Up to October 2011, 434 articles were identified. After full-text checking and quality assessment, 30 articles were finally included in this review involving 39 study settings. All 6 ACEIs studies were literature-based evaluations which synthesized data from different sources. Other 33 studies were directed at ARBs and were designed based on specific trials. The Markov model was the most common decision analytic method used in the evaluations. From the cost-effectiveness results, 37 out of 39 studies indicated either ACEIs or ARBs were cost-saving comparing with placebo/conventional treatment, such as amlodipine. A lack of evidence was assessed for valid direct comparison of cost-effectiveness between ACEIs and ARBs.
There is a lack of direct comparisons of ACEIs and ARBs in existing economic evaluations. Considering the current evidence, both ACEIs and ARBs are likely cost-saving comparing with conventional therapy, excluding such RAAS inhibitors.

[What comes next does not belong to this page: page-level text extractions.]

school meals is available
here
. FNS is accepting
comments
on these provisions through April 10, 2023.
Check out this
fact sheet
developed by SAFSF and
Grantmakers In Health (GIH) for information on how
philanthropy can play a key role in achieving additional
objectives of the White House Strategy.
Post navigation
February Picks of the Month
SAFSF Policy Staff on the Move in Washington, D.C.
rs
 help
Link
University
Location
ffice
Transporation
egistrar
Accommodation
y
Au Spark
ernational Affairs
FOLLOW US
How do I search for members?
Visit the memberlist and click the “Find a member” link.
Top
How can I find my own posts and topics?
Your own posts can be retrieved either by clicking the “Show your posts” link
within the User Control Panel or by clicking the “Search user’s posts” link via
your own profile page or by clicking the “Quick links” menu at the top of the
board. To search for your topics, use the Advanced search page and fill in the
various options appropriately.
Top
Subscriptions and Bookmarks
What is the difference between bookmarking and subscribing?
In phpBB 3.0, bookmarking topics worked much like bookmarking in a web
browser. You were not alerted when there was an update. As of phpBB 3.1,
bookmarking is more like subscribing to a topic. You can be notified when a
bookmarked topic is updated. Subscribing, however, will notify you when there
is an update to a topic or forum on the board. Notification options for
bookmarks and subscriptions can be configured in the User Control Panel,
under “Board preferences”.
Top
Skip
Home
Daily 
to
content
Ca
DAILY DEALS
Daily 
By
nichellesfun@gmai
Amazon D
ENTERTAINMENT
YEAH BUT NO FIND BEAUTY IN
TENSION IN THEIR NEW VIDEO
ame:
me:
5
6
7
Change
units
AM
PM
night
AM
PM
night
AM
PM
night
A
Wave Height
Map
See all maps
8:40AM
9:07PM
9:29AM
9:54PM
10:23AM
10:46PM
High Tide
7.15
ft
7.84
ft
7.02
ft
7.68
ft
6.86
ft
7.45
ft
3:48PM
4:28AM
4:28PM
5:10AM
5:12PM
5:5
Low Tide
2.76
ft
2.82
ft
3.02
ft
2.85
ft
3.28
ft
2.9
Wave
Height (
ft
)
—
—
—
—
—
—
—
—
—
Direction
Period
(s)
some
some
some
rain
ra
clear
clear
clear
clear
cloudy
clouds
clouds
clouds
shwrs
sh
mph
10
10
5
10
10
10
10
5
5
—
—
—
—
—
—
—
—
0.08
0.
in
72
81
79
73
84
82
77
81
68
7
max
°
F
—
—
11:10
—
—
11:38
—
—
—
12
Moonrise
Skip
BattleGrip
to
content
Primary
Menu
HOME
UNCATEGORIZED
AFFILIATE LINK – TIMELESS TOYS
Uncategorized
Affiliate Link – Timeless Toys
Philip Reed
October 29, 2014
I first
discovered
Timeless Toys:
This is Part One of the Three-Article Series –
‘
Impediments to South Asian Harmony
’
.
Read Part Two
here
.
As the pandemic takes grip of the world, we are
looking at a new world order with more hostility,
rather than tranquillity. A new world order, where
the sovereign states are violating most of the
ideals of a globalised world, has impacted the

在 2 型糖尿病肾病患者中,血管紧张素转换酶抑制剂(ACEI)和血管紧张素受体阻滞剂(ARB)的药物经济学分析比较仍然缺乏。本综述旨在系统地评价 ACEI 和 ARB 在 2 型糖尿病肾病患者中的成本效益。
在 1999 年 11 月 1 日至 2011 年 10 月 31 日期间,我们在 MEDLINE 和 EMBASE 中进行了系统的文献检索。两位审查员独立评估了纳入文献的质量并提取数据。所有成本效益结果均转换为 2011 年欧元。
截至 2011 年 10 月,共检索到 434 篇文献。经过全文审查和质量评估,最终有 30 篇文献符合纳入标准,涉及 39 个研究地点。6 项 ACEI 研究均为基于文献的评价,综合了来自不同来源的数据。其他 33 项研究针对 ARB,是基于特定试验设计的。Markov 模型是评价中最常用的决策分析方法。从成本效益结果来看,39 项研究中有 37 项表明 ACEI 或 ARB 与安慰剂/常规治疗相比具有成本效益,如氨氯地平。缺乏证据来评估 ACEI 和 ARB 之间成本效益的直接比较。
在现有的经济学评价中,缺乏 ACEI 和 ARB 的直接比较。考虑到目前的证据,ACEI 和 ARB 与常规治疗相比可能具有成本效益,除了这类 RAAS 抑制剂。